Thursday, December 4, 2008
Light in the Darkness
A Sermon Preached by the Rev. Peter De Franco on
November 30, 2008, The First Sunday of Advent
Today is the first Sunday of Advent. Advent. Does anyone know what the word advent means? The word advent comes from two Latin words that mean coming toward. I wonder what is coming toward us? Or who is coming toward us? Christmas is coming toward us. Jesus is coming toward us. For some of us, Santa Claus is coming toward us.
Do any of you remember from today’s gospel what Jesus said is coming? Let me remind you of what Jesus said is coming:
Jesus said that something terrible is coming. Listen to Jesus’ words: “the sun will be darkened, and the moon will not give its light, 25and the stars will be falling from heaven, and the powers in the heavens will be shaken.” (Mark 13: 24-25) What does that sound like to you? It sounds like I don’t want to be around to see that happen.
What would that mean if the sun is darkened and the moon does not shine and the stars fall out of the sky? It would be pretty dark when that happens. We would all be living in shadows. We would all be in the dark. How would that make you feel? I think that I would be afraid. I would be scared.
What happens when everything is dark? What do you need? You need light. You need something to shine in the darkness. You need a light.
I think that Jesus is not only telling us that something terrible is going to happen. But Jesus is also telling us that something wonderful is going to happen. Jesus tells us that when terrible things happen, that kind of world has to end. Jesus is telling us that a world where people do bad things to other people has to end. Jesus is telling us that a world where people do not have enough clothes to wear, enough food to eat, enough space to live has to come to an end. So when Jesus talks about the sky becoming dark, it is only part of the story. Jesus is talking about a world where bad things happen. That bad world has to come to end.

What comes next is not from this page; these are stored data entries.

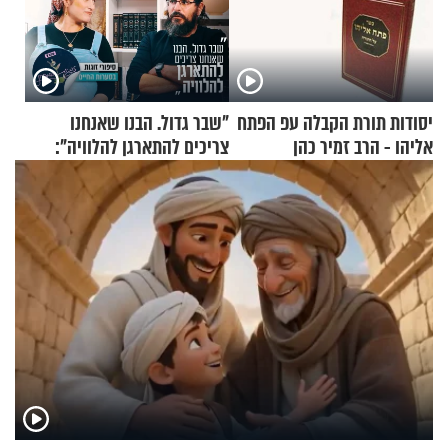
יסודות תורת הקבלה עפ הפתח
"שבר גדול. הבנו שאנחנו
אליהו - הרב זמיר כהן
צריכים להתארגן להלוויה":
זוגיות במבחן, הפעם עם מרים
וגד דנינו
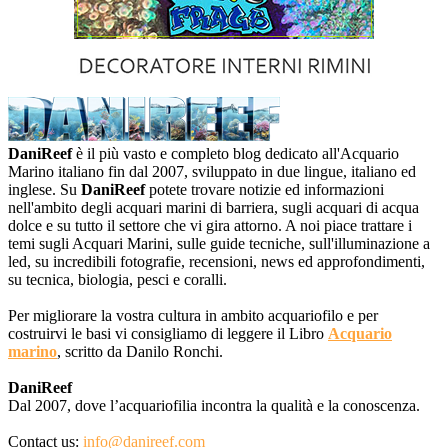
DaniReef
è il più vasto e completo blog dedicato all'Acquario
Marino italiano fin dal 2007, sviluppato in due lingue, italiano ed
inglese. Su
DaniReef
potete trovare notizie ed informazioni
nell'ambito degli acquari marini di barriera, sugli acquari di acqua
dolce e su tutto il settore che vi gira attorno. A noi piace trattare i
temi sugli Acquari Marini, sulle guide tecniche, sull'illuminazione a
led, su incredibili fotografie, recensioni, news ed approfondimenti,
su tecnica, biologia, pesci e coralli.
Per migliorare la vostra cultura in ambito acquariofilo e per
costruirvi le basi vi consigliamo di leggere il Libro
Acquario
marino
, scritto da Danilo Ronchi.
DaniReef
Dal 2007, dove l’acquariofilia incontra la qualità e la conoscenza.
Contact us:
info@danireef.com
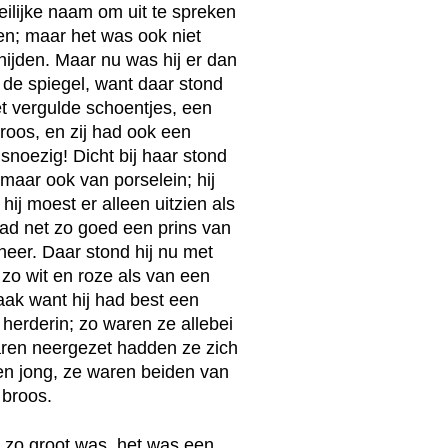
lijke naam om uit te spreken
jgen; maar het was ook niet
nijden. Maar nu was hij er dan
er de spiegel, want daar stond
et vergulde schoentjes, een
roos, en zij had ook een
snoezig! Dicht bij haar stond
 maar ook van porselein; hij
ij moest er alleen uitzien als
ad net zo goed een prins van
eer. Daar stond hij nu met
 zo wit en roze als van een
haak want hij had best een
e herderin; zo waren ze allebei
ren neergezet hadden ze zich
den jong, ze waren beiden van
 broos.
l zo groot was, het was een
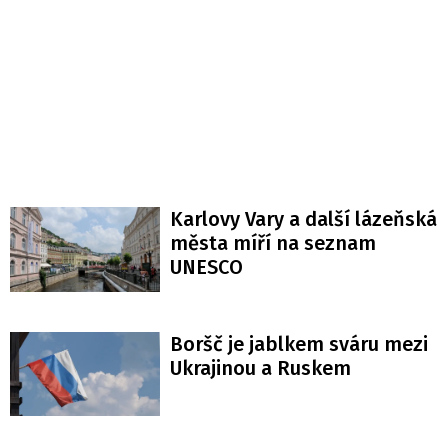
Karlovy Vary a další lázeňská
města míří na seznam
UNESCO
Boršč je jablkem sváru mezi
Ukrajinou a Ruskem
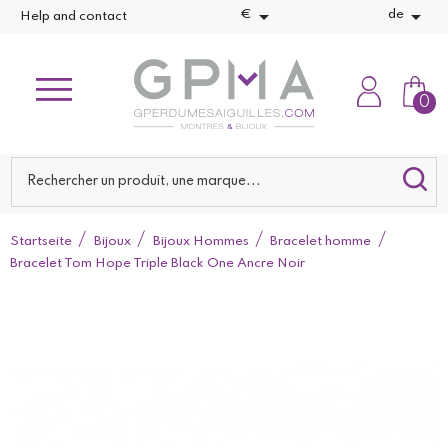


€
de
Help and contact
0
Startseite
Bijoux
Bijoux Hommes
Bracelet homme
Bracelet Tom Hope Triple Black One Ancre Noir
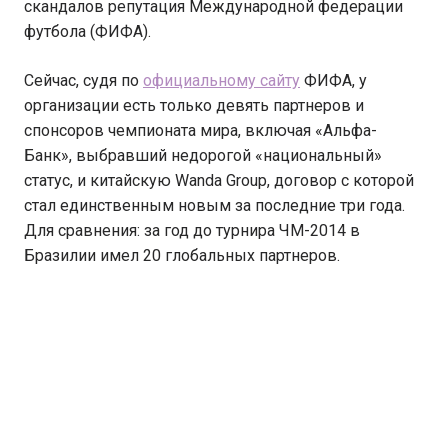
скандалов репутация Международной федерации
футбола (ФИФА).
Сейчас, судя по
официальному сайту
ФИФА, у
организации есть только девять партнеров и
спонсоров чемпионата мира, включая «Альфа-
Банк», выбравший недорогой «национальный»
статус, и китайскую Wanda Group, договор с которой
стал единственным новым за последние три года.
Для сравнения: за год до турнира ЧМ-2014 в
Бразилии имел 20 глобальных партнеров.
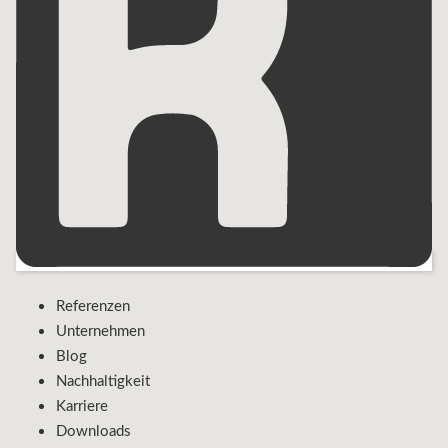
Referenzen
Unternehmen
Blog
Nachhaltigkeit
Karriere
Downloads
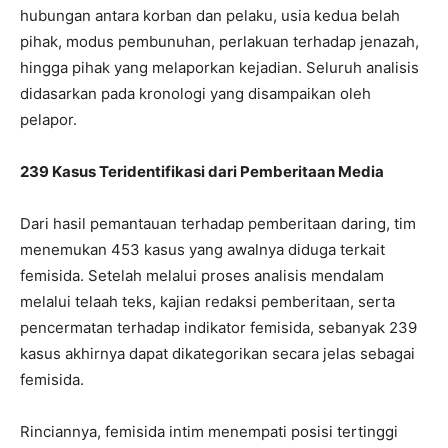
hubungan antara korban dan pelaku, usia kedua belah
pihak, modus pembunuhan, perlakuan terhadap jenazah,
hingga pihak yang melaporkan kejadian. Seluruh analisis
didasarkan pada kronologi yang disampaikan oleh
pelapor.
239 Kasus Teridentifikasi dari Pemberitaan Media
Dari hasil pemantauan terhadap pemberitaan daring, tim
menemukan 453 kasus yang awalnya diduga terkait
femisida. Setelah melalui proses analisis mendalam
melalui telaah teks, kajian redaksi pemberitaan, serta
pencermatan terhadap indikator femisida, sebanyak 239
kasus akhirnya dapat dikategorikan secara jelas sebagai
femisida.
Rinciannya, femisida intim menempati posisi tertinggi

Jesus is also saying that he will come to make everything better. Jesus called himself the light. But Jesus is also talking about the dawning of a new light to replace the darkness. This are the words from the Gospel: “Therefore, keep awake—for you do not know when the master of the house will come, in the evening, or at midnight, or at cockcrow, or at dawn, 36or else he may find you asleep when he comes suddenly. (Mark 13: 35-36)
Do you notice the references to time in the Gospel and how time progresses from evening to midnight, to cockcrow to dawn. Jesus is advising us that we need to keep alert. To pay attention, that we might see when the light dawns and perhaps even more than see.
I want to share a story with you about the battle between darkness and light, a story that played itself out only a few blocks from us. Last Sunday, as the congregation from the 10:15 service were going into coffee hour, a tragedy played itself out at St. Thomas Syrian Orthodox church on Third Street. You know the story of how an angry husband traveled from California to New Jersey to take his wife, the wife he brutalized and beat for years, back with him to California. We all know how that story played itself out in the Narthex of the church, how the husband came into the Narthex, demanded that his wife return with him, how a young man intervened along with the woman’s cousin. Shots rang out in the church, leaving the wife dead, the young man mortally wounded and the cousin still is in a coma on life support in St. Joseph’s Hospital.
On Thanksgiving night, I spent evening at St. Thomas Church along with other clergy, members of the family of Dennis John and the many people who were touched by his short life. Again on Friday night, I sat in the pew, praying for Dennis and his family, for his congregation, and listening to the words of friends, of priests who knew him, of members of his congregation. They spoke of his outgoing character, his profound love for people, his deep caring for others.
When I was asked to speak, I did not have a prepared text and these words of the Gospel came to my mind: Greater love has no one than to lay down his life for his friend. Jesus spoke of those words to describe how he would lay down his life for us. But countless Christians after Jesus have laid down their lives for others. Dennis did what Jesus did. In the midst of that dark hour, Dennis’ sacrifice was a shining light.
Priests came from all over the country. From India came a bishop who is the equivalent of our presiding bishop to lead the prayers and to comfort Dennis’ family and the congregation. Now I am not asking you to become a martyr. Only God can give us that grace. Seeing his mother crying without comfort let me ask God not only for her comfort but that other mothers be spared similar sorrow. Let us pray that none of us are called to that role.
But when a martyr arises in our community, we should recognize that what the world sees as darkness, we Christians see as the dawning light. What the world sees as loss, we see as gain. For the weakness of our human condition, God transforms into God’s own strength. The tragedy of human loss, God transforms by the power of the resurrection into new life. We are all called to be a light in the darkness. Not as dramatically as Dennis in his sacrificial death. But in smaller, humbler, hidden ways.
Perhaps by giving a Christmas gift to a stranger, providing food for someone who is hungry, showing love and affection for someone who is forgotten, you become a light in someone’s darkness. Make your heart a shining light that when you find darkness, the light of Jesus may shine through you.